(Telaah Materi):
a) Dalam teks tentang nafkah suami, ayat Al-Qur'an mana yang dikutip sebagai dalil wajibnya suami memberi nafkah kepada istri?
b) Tolong cetak ulang bagian teks tentang nafkah suami mulai dari "Inti dari tulisan" sampai dengan "tua kepada anaknya.", tanpa mengubah satu kata pun.
c) Teruskan teks tentang nafkah suami, dimulai sesudah kalimat terakhir yang tercantum.

(Teks Bacaan):

----

Benarkah Nafkah Adalah “Uang Jajan” Bagi Istri ??

0
415

Benarkah Nafkah Adalah “Uang Jajan” Bagi Istri ??

Sebuah tulisan di blog muslimah menyatakan,

“kalau kita kembalikan kepada aturan asalnya, yang namanya nafkah itu lebih merupakan ‘gaji’ atau honor dari seorang suami kepada istrinya. Sebagaimana ‘uang jajan’ yang diberikan oleh seorang ayah kepada anaknya.

Adapun kebutuhan rumah tangga, baik untuk makan, pakaian, rumah, listrik, air, sampah dan semuanya, sebenarnya di luar dari nafkah suami kepada istri. Kewajiban mengeluarkan semua biaya itu bukan kewajiban istri, melainkan kewajiban suami”

Inti dari tulisan tersebut menyatakan bahwa yang disebut nafkah dari suami kepada istri adalah pemberian suami di luar pemenuhan kebutuhan rumah, makan, pakaian dan turunannya yang bebas digunakan istri sesuai keinginannya. Dan menurut tulisan ini, nafkah dari suami adalah sebagaimana uang jajan dari orang tua kepada anaknya.

Sanggahan untuk pernyataan ini, terdiri dari beberapa poin:

1. Nafkah suami kepada istri adalah kewajiban, dan berdosa jika tidak menunaikannya

Banyak dalil yang menunjukkan wajibnya seorang suami memberi nafkah kepada istri. Allah Ta’ala berfirman:

الرِّجَالُ قَوَّامُونَ عَلَى النِّسَاءِ بِمَا فَضَّلَ اللَّهُ بَعْضَهُمْ عَلَى بَعْضٍ وَبِمَا أَنْفَقُوا مِنْ أَمْوَالِهِمْ

Kaum laki-laki itu adalah pemimpin bagi kaum wanita, oleh karena Allah telah melebihkan sebahagian mereka (laki-laki) atas sebahagian yang lain (wanita), dan karena mereka (laki-laki) telah menafkahkan sebagian dari harta mereka” (QS. An Nisa: 34).

Imam Ibnu Katsir menjelaskan ayat ‘dan karena mereka (laki-laki) telah menafkahkan sebagian dari harta mereka‘: “yaitu berupa mahar, nafkah dan tanggungan yang Allah wajibkan kepada para lelaki untuk ditunaikan terhadap istri mereka” (Tafsir Ibnu Katsir, 2/292).

----

(Cuplikan Kumpulan Data):
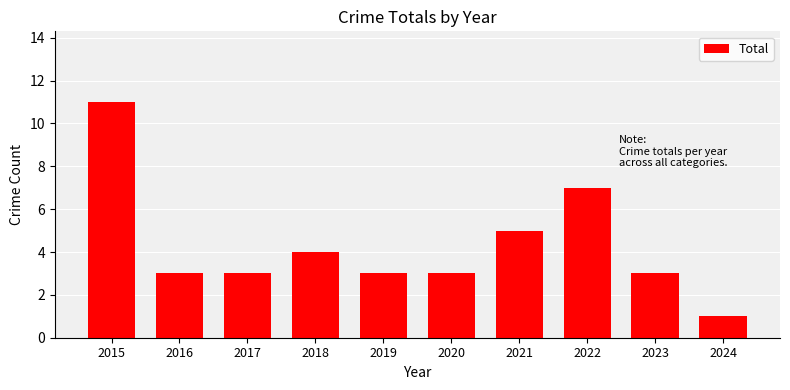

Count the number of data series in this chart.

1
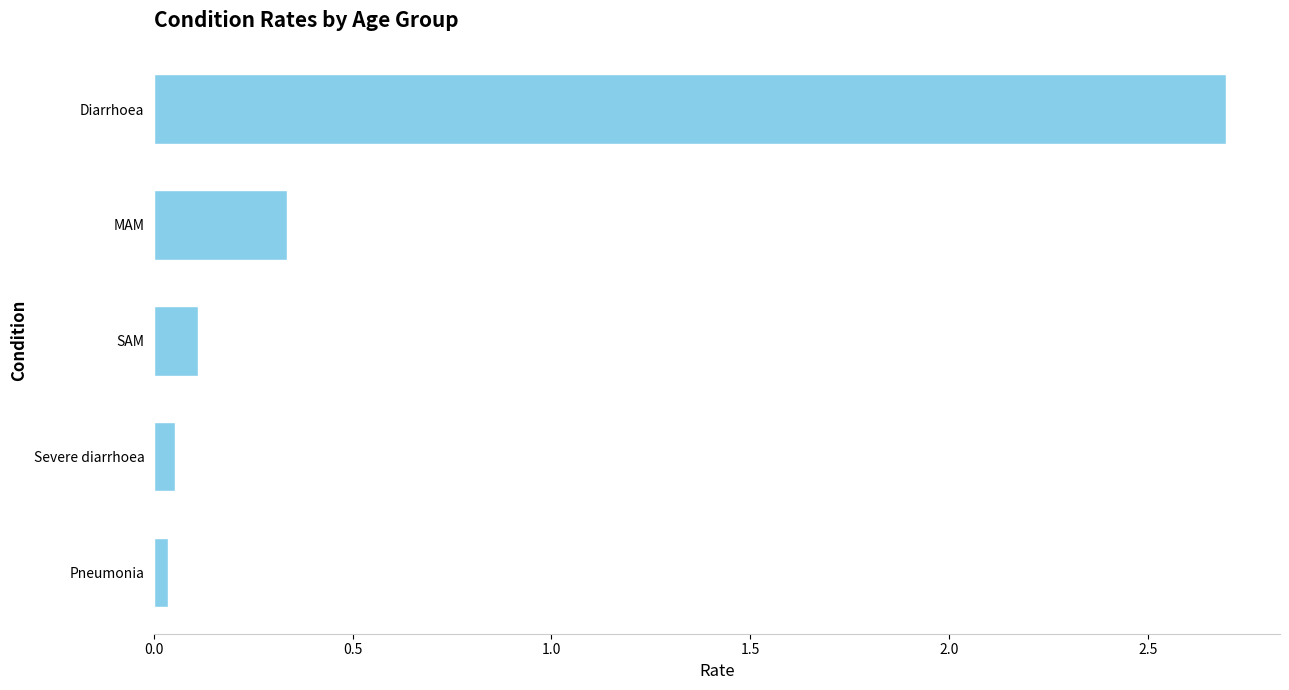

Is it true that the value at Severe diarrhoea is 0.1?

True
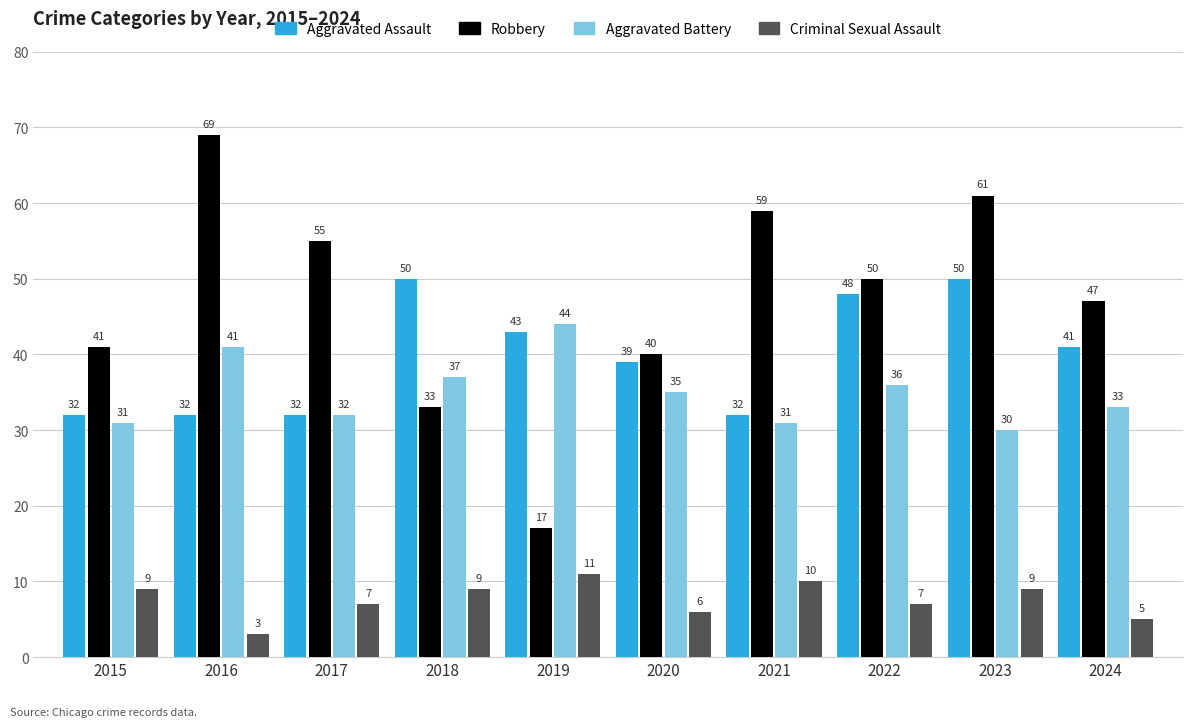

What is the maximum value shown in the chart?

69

----

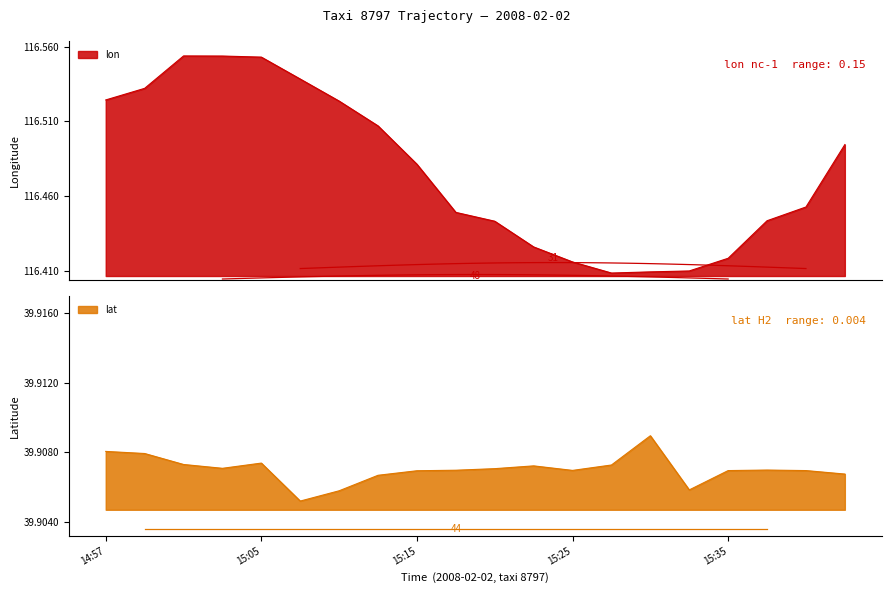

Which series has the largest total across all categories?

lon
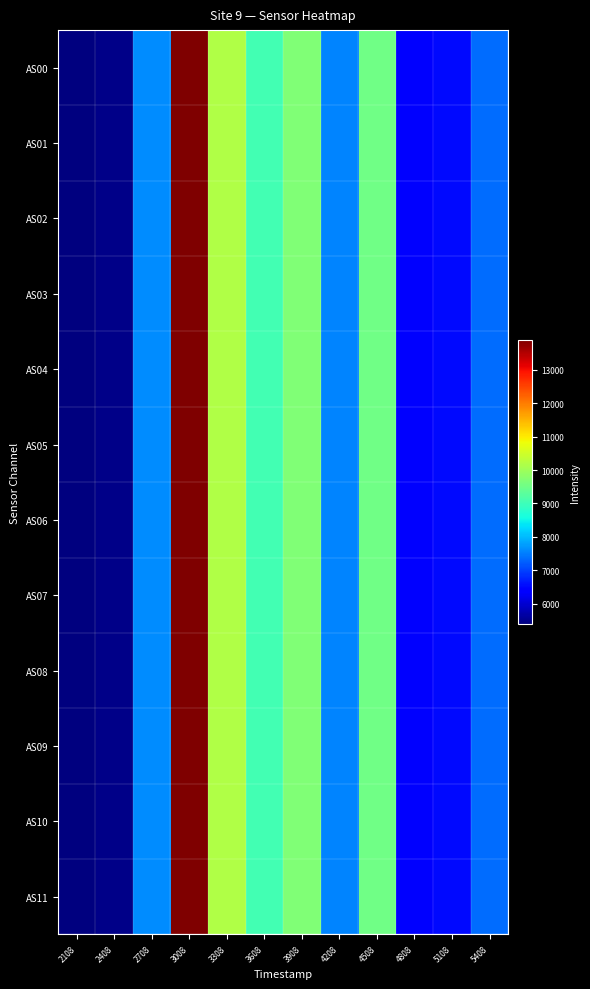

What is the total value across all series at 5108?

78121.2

----

(Jawaban Tertulis):
a) QS. An Nisa ayat 34.

b)
Inti dari tulisan tersebut menyatakan bahwa yang disebut nafkah dari suami kepada istri adalah pemberian suami di luar pemenuhan kebutuhan rumah, makan, pakaian dan turunannya yang bebas digunakan istri sesuai keinginannya. Dan menurut tulisan ini, nafkah dari suami adalah sebagaimana uang jajan dari orang tua kepada anaknya.

c)
Allah Ta’ala juga berfirman:

لِيُنفِقْ ذُو سَعَةٍ مِنْ سَعَتِهِ وَمَنْ قُدِرَ عَلَيْهِ رِزْقُهُ فَلْيُنفِقْ مِمَّا آتَاهُ اللَّهُ لاَ يُكَلِّفُ اللَّهُ نَفْساً إِلاَّ مَا آتَاهَا سَيَجْعَلُ اللَّهُ بَعْدَ عُسْرٍ يُسْراً .

Hendaklah orang yang mampu memberi nafkah menurut kemampuannya. Dan orang yang disempitkan rezekinya hendaklah memberi nafkah dari harta yang diberikan Allah kepadanya. Allah tidak memikulkan beban kepada seseorang melainkan (sekedar) apa yang Allah berikan kepadanya. Allah kelak akan memberikan kelapangan sesudah kesempitan” (QS. Ath Thalaq: 7).

Syaikh Muhammad bin Muhammad Mukhtar Asy Syanqithi mengatakan, “Para ulama menyatakan, dalam ayat yang mulia ini, ada 2 perkara penting:

  1. Wajibnya nafkah, yaitu dalam kalimat  لِيُنفِقْ. Sehingga memberi nafkah pada istri hukumnya wajib.
  2. Nafkah dikaitkan dengan keadaan si suami.  Jika suami adalah orang kaya, sesuai dengan apa yang Allah karuniakan baginya dari kekayaannya. Jika suami miskin, maka semampunya sesuai dengan apa yang Allah berikan padanya dalam kondisi miskin tersebut”

Nabi Shallallahu’alaihi Wasallam juga bersabda:

كفى بًالمرء إثما أن يضيع من يقوت

cukuplah seseorang dikatakan berdosa jika ia menyia-nyiakan orang yang menjadi tanggungannya” (HR. Abu Daud 1692, Ibnu Hibban 4240, dihasankan oleh Al Albani dalam Shahih Abi Daud).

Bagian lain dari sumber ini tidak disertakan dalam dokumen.